18. The method of claim 15, wherein converting the instructions into the pseudo-instructions includes, for each instruction of the instructions:

determining a pseudo mnemonic of a pseudo-instruction based on a mnemonic of the respective instruction;

attaching a unique identifier to the pseudo-instruction;

attaching memory access operands to the pseudo-instruction when the mnemonic of the respective instruction indicates that the respective instruction is a memory access instruction;

determining whether the respective instruction is dependent upon execution of a preceding instruction; and

attaching a dependency to the pseudo-instruction when the respective instruction is dependent upon execution of a preceding instruction.

19. The method of claim 15, wherein each pseudo-instruction of the pseudo-instructions does not include non-memory access operands.

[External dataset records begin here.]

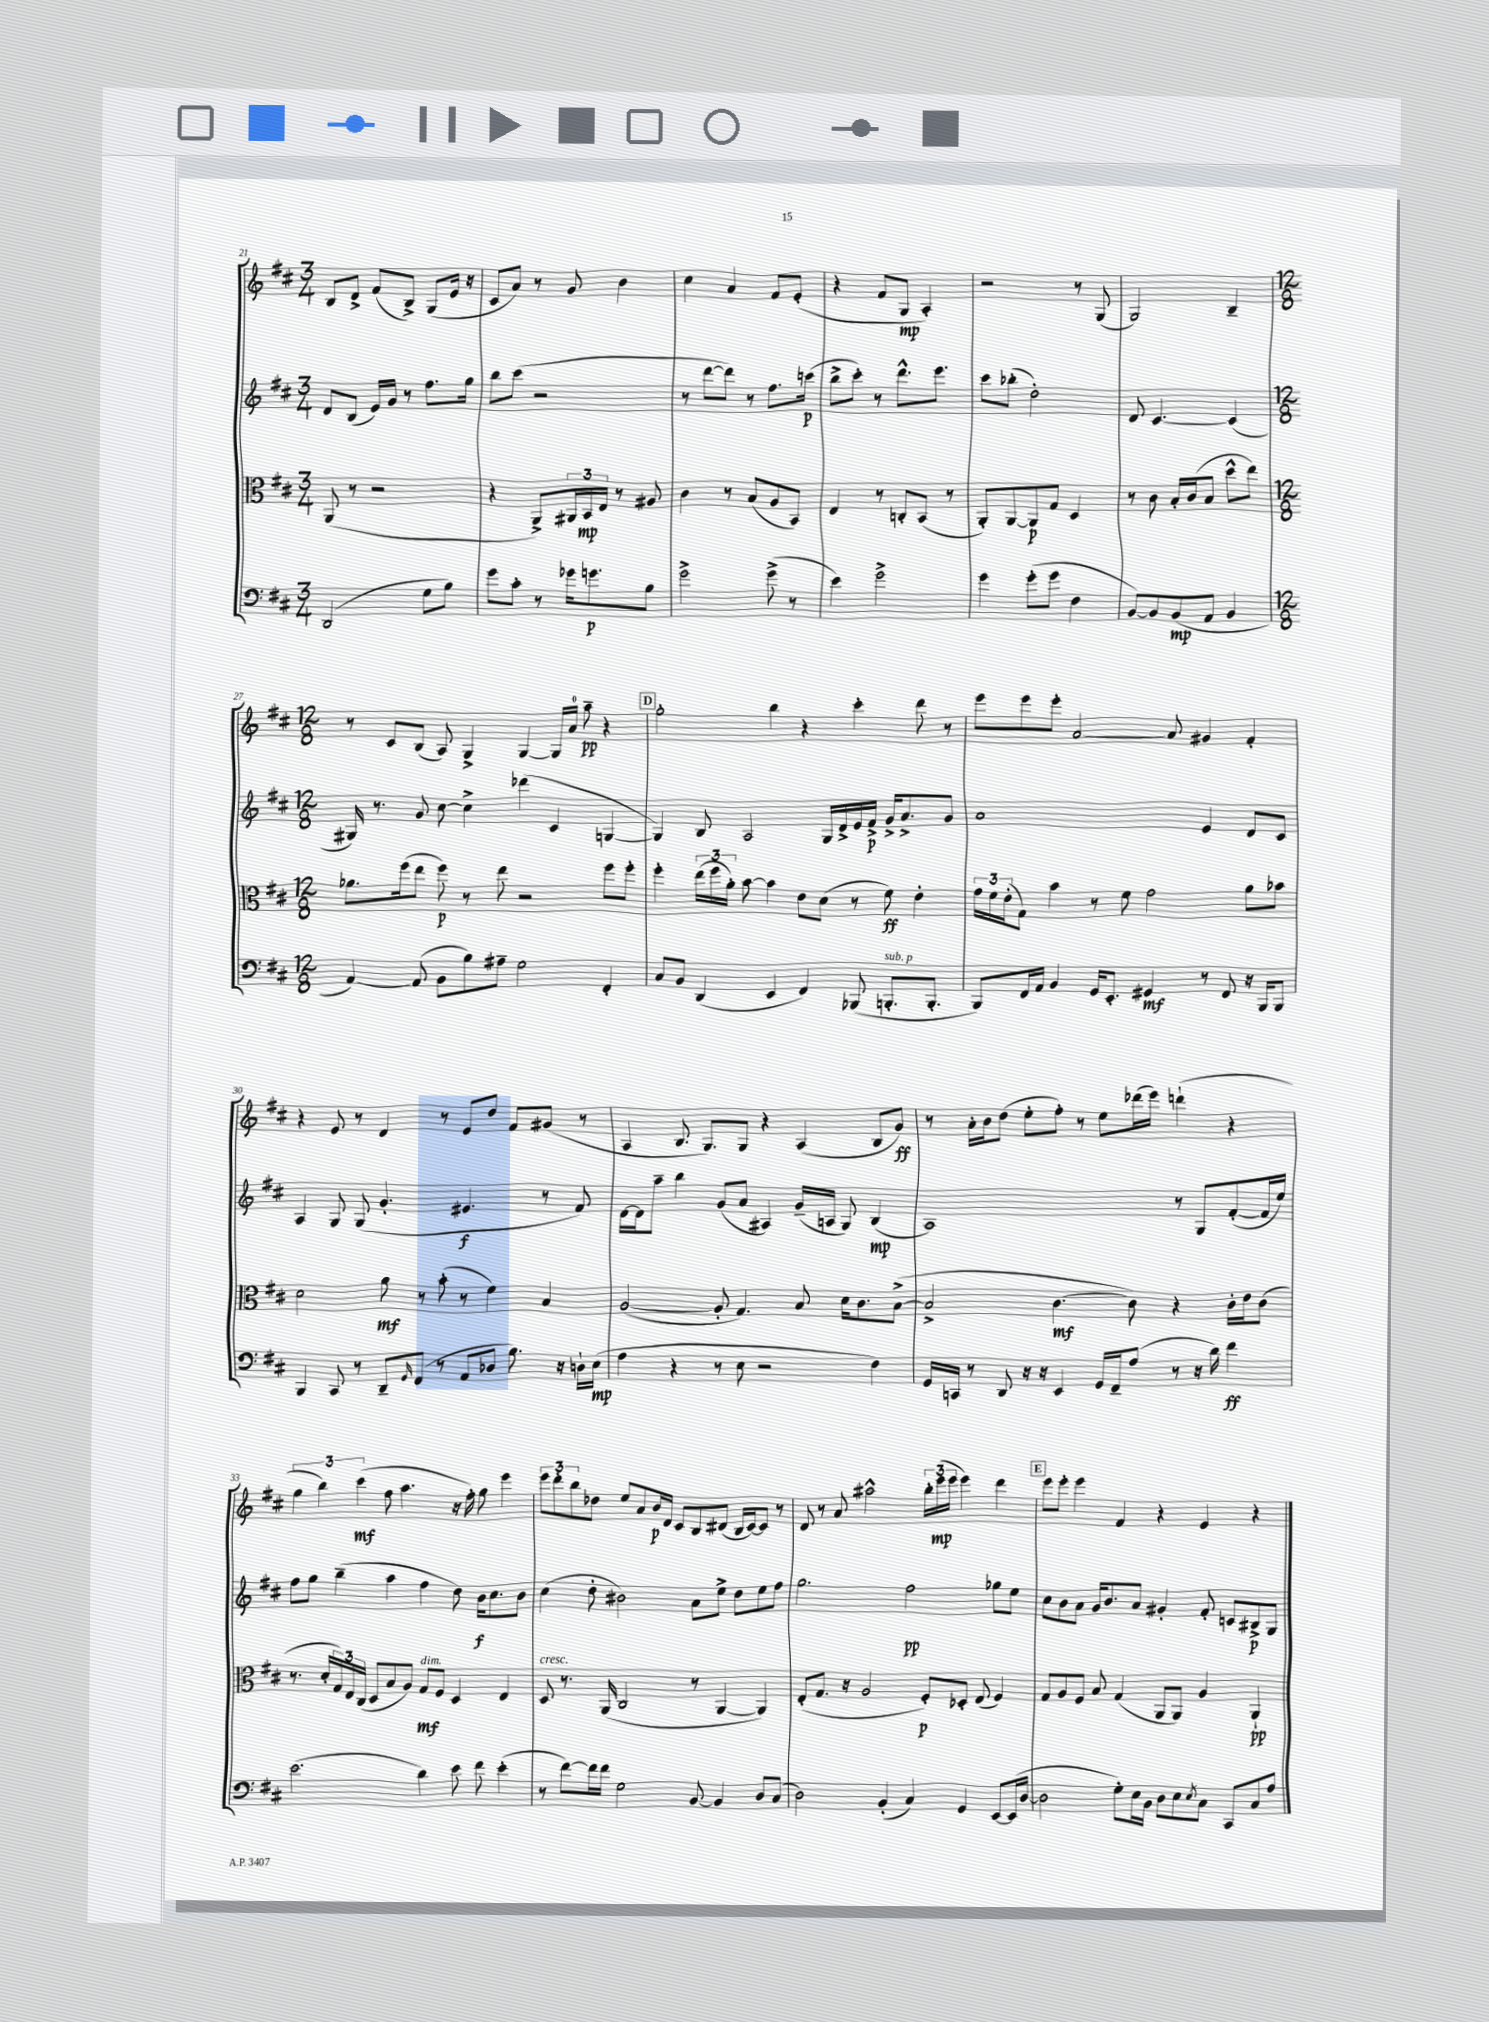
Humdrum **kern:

**kern	**kern	**kern	**kern
*staff4	*staff3	*staff2	*staff1
*clefF4	*clefC3	*clefG2	*clefG2
*k[f#c#]	*k[f#c#]	*k[f#c#]	*k[f#c#]
*M3/4	*M3/4	*M3/4	*M3/4
(2DD	(8AA	8d	8B
.	8r	(8B	8d^
.	2r	16e)	(8f#
.	.	16g	.
.	.	8r	8B^)
8G	.	8.ff#	(8G
8B)	.	.	16e
.	.	16gg	16r
=	=	=	=
8g	4r	8bb	8c#
8c#'	.	(8ccc#	8a)
8r	8AA^)	2r	8r
16g-	24AA#	.	8g
.	24BB	.	.
8.g	.	.	.
.	24E	.	.
.	8r	.	4b
8B	8A#	.	.
=	=	=	=
2g^	4c#	8r	4cc#
.	.	[8ddd	.
.	8r	8ddd])	4a
.	(8B	8r	.
(8g^	8A	8.ff#	8f#
8r	8BB)	.	(8e'
.	.	(16ccc	.
=	=	=	=
4e)	4E	8bb^	4r
.	.	8ccc#')	.
2g^	8r	8r	8f#
.	8C'	8.ddd^^	8G
.	(8BB	.	4A')
.	.	8.eee	.
.	8r	.	.
=	=	=	=
4g	8AA')	8ccc#	2r
.	[8AA	(8bb-'	.
(8g'	8AA]	2dd')	.
8g	8G	.	.
4F#	4D	.	8r
.	.	.	(8G
=	=	=	=
[8BB)	8r	8d	2G)
8BB]	8c#	[4.c#	.
(8BB	16B'	.	.
.	(16c#	.	.
8AA	8B	.	.
4BB	8dd^^	(4c#]	4B~
.	8ee)	.	.
=	=	=	=
*M12/8	*M12/8	*M12/8	*M12/8
[4AA)	8.a-	16G#)	8r
.	.	8.r	.
.	.	.	8c#
.	(16ff#	.	.
(8AA]	8ee	8g	(8B
8BB	8ff#)	[8cc#	8A)
8B)	8r	4cc#^]	4G^
8A#~	8ee	.	.
2G	2r	(4ddd-	[4G
.	.	4c#	16G]
.	.	.	16a
.	.	.	8aa~
4FF#'	8ff#	[4G	4r
.	8ff#'	.	.
=	=	=	=
8C#	4ff#'	4G])	2gg'
8BB	.	.	.
(4DD	(24ee	8B	.
.	24ff#	.	.
.	24a')	.	.
.	[8b	2A	.
4EE	4b]	.	4bb
4FF#)	8e	.	4r
.	(8d	16G	.
.	.	16d^	.
(8BBB-	8r	16e	4ccc#'
.	.	16f#^	.
8.BBB'	8f#)	16g^	.
.	.	8.a^	.
.	4e'	.	8ddd
8.BBB'	.	.	.
.	.	8g	8r
=	=	=	=
8BBB)	24g	1a	8eee
.	24f#	.	.
.	(24e'	.	.
16FF#	8G)	.	8eee
16AA	.	.	.
4BB	4b	.	8eee'
.	.	.	[2a
16GG	8r	.	.
8.EE'	.	.	.
.	8f#	.	.
4GG#	2g	.	.
.	.	.	8a]
8r	.	4e	4g#
8FF#	.	.	.
16r	8a	8d	4f#'
16BBB	.	.	.
8BBB	8b-	8c#	.
=	=	=	=
4BBB	2d	4A	4r
8CC#	.	8G	8e
8r	.	(8G	8r
8DD~	8a	4.g'	4d
16qqGG	.	.	.
(8FF#	8r	.	.
8r	(8b'	.	8r
8AA	8r	4.e#	8e
8D-	4f#)	.	8dd
8.B)	.	.	8f#
.	4B	8r	(8g#
16r	.	.	.
16D`	.	8f#)	8r
(16E	.	.	.
=	=	=	=
4A	([2A	[16d	4A
.	.	16d]	.
.	.	8aa~	.
4r	.	4bb	8.B
.	.	.	8.G)
8r	8A']	(8g	.
8E	4.G)	8a	8G
2r	.	4A#)	4r
.	8B	(16g~	(4A
.	.	16A	.
.	16d	8G)	.
.	8.c#	.	.
4F#)	.	(4B	8B
.	([8B^	.	8g)
=	=	=	=
16GG	2B^]	1A)	8r
16CC	.	.	.
8r	.	.	16a'
.	.	.	16b
8DD	.	.	(8dd
16r	.	.	8ee'
16r	.	.	.
4EE	[4.c#	.	8ff#')
.	.	.	8r
16GG	.	.	8ee
16FF#~	.	.	.
(8A	8c#])	.	(16ddd-
.	.	.	16eee)
8r	4r	8r	(4ddd`
16r	.	8G	.
16d)	.	.	.
4f#	16c#'	([8f#'	4r
.	16e	.	.
.	(8c#	16f#]	.
.	.	16ee)	.
=	=	=	=
(2.e	8.r	8ff#	6gg
.	.	8gg	.
.	.	.	6bb)
.	16d'	.	.
.	24G)	(4bb~	.
.	24E	.	.
.	(24C#	.	(6ccc#
.	8D	.	.
.	8B	4aa	8ff#
.	8A)	.	4.aa
4d)	8G	4ff#	.
.	8F#	.	.
8e	4D	8dd)	16r
.	.	.	16ff#')
8f#	.	16b	8gg
.	.	8.cc#	.
(4e'	4E	.	4eee
.	.	8b	.
=	=	=	=
8r	8D	(4cc#	12eee
.	.	.	12ddd'
[8f#)	8.r	.	.
.	.	.	12bb
16f#]	.	8dd'	8dd-
16f#	(16AA	.	.
2G	2C#	2b#)	8ee
.	.	.	8a
.	.	.	16b
.	.	.	16d
.	.	.	8c#
[8BB	8r	8a	8B
4BB]	[4AA	8ee^	(8d#
.	.	8dd	16B
.	.	.	[16c#)
8D	4AA])	8ee	8c#]
(8C#	.	8ff#	8r
=	=	=	=
2D)	(8E'	2.gg	8d
.	8.G	.	8r
.	.	.	8a
.	16r	.	.
.	2A	.	2aa#^^
(4BB'	.	.	.
4C#)	.	2ff#	.
.	8F#')	.	24bb'
.	.	.	(24eee
.	.	.	24eee
4GG	8D-'	.	4eee)
.	(8E	.	.
[8EE	4F#)	8gg-	4ddd
(16EE]	.	8ee	.
[16D	.	.	.
=	=	=	=
2D]	8G	8cc#	8eee
.	8A	8b	8eee'
.	8F#	8a	4eee
.	8B	16g	.
.	.	8.b	.
8G')	(4G	.	4f#
16E	.	8a	.
16BB	.	.	.
8D	8AA	4g#'	4r
8E	8AA)	.	.
8qE	.	.	.
8C#	4A	8f#'	4e
8CC#	.	8c	.
8C#	4AA`	8B#^	4r
8A	.	8G	.
==	==	==	==
*-	*-	*-	*-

20. The method of claim 15, wherein the instances of the model objects included in the architecture model comprise:

an instance of a fetch model object configured to fetch the instructions of the software trace;

an instance of a decode model object configured to convert the instructions to the pseudo-instructions;

an instance of a dispatch model object configured to route the pseudo-instructions;

one or more instances of one or more execute model objects configured to simulate execution of respective pseudo-instructions received from the instance of the dispatch model object; and

an instance of a completion model object configured to indicate when simulation of execution of respective pseudo-instructions is complete, the instance of the dispatch model object further being configured to retire pseudo-instructions based on an indication of completion received from the instance of the completion model object.